WHAT THE TASK ASKS: Each line of the records that includes "with" should be found and copied.

TASK INPUTS:
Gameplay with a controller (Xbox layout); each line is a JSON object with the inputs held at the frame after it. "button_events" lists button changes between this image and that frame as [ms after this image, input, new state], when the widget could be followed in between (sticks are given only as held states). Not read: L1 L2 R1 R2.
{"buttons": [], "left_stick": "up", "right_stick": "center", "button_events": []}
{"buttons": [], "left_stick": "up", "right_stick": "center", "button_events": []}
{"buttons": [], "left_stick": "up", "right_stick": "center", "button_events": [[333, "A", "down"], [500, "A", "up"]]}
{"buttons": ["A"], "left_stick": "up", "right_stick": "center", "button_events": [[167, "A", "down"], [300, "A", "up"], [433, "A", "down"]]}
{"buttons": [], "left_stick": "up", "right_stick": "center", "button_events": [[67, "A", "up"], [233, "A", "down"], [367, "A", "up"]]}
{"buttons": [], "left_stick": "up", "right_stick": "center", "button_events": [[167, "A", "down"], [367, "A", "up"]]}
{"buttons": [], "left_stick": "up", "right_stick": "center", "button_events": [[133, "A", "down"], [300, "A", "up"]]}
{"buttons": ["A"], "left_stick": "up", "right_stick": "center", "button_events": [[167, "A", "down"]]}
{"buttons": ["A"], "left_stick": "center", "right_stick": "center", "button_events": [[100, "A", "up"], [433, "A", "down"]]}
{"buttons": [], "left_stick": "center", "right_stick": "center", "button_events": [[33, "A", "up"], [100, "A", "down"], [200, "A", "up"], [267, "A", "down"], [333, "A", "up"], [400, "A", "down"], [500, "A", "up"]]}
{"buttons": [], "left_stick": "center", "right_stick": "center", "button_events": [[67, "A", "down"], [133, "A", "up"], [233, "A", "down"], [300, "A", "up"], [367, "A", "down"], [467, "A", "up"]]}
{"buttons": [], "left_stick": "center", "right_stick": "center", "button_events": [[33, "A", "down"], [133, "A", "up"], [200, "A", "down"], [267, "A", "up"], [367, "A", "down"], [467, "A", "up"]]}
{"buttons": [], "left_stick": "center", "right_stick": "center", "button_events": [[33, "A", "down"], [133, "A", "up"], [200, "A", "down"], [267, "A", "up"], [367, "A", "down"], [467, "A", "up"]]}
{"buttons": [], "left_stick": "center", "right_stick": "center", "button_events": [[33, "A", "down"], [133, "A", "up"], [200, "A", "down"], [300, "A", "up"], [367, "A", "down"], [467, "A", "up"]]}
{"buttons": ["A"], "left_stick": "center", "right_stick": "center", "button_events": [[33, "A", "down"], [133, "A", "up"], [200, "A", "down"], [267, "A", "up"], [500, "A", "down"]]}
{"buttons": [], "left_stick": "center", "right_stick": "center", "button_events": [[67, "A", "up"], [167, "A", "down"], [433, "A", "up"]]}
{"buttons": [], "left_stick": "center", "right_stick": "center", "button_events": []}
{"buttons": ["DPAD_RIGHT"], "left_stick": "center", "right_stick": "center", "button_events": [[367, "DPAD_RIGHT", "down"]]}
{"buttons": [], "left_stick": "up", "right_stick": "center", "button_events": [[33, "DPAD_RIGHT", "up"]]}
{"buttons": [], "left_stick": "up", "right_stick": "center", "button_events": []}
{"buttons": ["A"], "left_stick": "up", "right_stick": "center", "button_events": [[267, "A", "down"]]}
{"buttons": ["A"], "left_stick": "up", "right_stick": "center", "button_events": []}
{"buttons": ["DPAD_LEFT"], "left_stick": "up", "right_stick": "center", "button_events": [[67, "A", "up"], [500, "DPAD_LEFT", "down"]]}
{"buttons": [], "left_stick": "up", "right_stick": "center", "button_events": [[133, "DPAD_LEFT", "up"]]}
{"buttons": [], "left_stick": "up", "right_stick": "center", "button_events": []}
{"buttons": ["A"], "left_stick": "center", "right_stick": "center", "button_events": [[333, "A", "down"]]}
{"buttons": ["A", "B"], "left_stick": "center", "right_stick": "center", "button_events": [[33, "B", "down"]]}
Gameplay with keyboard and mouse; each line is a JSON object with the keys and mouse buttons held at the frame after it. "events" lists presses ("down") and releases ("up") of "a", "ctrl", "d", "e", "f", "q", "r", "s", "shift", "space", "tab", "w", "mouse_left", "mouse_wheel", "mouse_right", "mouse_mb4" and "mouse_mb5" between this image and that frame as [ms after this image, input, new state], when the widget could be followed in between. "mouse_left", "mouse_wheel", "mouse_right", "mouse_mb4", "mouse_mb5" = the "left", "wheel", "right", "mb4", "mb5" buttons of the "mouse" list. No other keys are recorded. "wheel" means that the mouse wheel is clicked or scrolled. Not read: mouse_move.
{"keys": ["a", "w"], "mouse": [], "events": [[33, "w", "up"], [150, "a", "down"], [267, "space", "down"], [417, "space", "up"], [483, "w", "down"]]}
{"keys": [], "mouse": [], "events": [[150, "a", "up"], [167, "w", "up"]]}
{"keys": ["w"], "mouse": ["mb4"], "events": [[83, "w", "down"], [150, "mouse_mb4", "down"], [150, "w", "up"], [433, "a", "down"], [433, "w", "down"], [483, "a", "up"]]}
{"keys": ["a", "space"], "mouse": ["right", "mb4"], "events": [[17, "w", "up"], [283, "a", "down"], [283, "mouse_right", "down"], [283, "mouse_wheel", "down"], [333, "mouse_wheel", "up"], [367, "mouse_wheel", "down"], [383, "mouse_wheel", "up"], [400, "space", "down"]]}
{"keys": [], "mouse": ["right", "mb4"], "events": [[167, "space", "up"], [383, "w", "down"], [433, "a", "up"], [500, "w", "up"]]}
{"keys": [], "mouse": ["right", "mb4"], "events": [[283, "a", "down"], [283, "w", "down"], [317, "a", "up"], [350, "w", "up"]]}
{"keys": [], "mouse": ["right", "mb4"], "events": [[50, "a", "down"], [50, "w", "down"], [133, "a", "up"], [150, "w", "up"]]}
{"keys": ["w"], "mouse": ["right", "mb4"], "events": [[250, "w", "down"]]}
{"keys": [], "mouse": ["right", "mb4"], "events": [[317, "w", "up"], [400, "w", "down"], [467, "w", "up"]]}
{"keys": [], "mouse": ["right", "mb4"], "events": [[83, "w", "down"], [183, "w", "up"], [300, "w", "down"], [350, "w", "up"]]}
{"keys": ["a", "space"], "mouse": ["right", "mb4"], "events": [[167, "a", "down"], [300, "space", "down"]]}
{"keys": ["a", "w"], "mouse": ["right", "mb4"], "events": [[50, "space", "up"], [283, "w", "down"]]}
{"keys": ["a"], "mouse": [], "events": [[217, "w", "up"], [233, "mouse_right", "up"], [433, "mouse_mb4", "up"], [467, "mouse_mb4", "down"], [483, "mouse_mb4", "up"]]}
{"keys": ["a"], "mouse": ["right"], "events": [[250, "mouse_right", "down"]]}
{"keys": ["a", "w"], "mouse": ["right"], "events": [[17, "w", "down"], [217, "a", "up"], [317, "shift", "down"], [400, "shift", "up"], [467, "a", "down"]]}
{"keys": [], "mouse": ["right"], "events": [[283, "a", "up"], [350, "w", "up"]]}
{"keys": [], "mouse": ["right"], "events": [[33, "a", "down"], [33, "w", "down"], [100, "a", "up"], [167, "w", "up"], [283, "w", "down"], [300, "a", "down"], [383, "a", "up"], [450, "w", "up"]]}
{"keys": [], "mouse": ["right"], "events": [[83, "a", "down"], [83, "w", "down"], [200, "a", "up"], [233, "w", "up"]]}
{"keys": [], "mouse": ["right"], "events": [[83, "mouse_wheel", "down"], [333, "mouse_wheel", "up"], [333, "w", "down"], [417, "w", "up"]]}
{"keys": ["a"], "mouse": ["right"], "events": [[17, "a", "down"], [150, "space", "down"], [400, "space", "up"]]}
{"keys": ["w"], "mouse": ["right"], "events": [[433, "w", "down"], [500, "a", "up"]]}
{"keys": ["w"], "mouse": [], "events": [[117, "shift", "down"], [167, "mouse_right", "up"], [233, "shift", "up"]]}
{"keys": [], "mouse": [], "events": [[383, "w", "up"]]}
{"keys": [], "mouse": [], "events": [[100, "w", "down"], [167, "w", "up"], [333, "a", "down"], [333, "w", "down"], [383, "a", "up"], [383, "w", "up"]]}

REPLY:
Gameplay with a controller (Xbox layout); each line is a JSON object with the inputs held at the frame after it. "button_events" lists button changes between this image and that frame as [ms after this image, input, new state], when the widget could be followed in between (sticks are given only as held states). Not read: L1 L2 R1 R2.
Gameplay with keyboard and mouse; each line is a JSON object with the keys and mouse buttons held at the frame after it. "events" lists presses ("down") and releases ("up") of "a", "ctrl", "d", "e", "f", "q", "r", "s", "shift", "space", "tab", "w", "mouse_left", "mouse_wheel", "mouse_right", "mouse_mb4" and "mouse_mb5" between this image and that frame as [ms after this image, input, new state], when the widget could be followed in between. "mouse_left", "mouse_wheel", "mouse_right", "mouse_mb4", "mouse_mb5" = the "left", "wheel", "right", "mb4", "mb5" buttons of the "mouse" list. No other keys are recorded. "wheel" means that the mouse wheel is clicked or scrolled. Not read: mouse_move.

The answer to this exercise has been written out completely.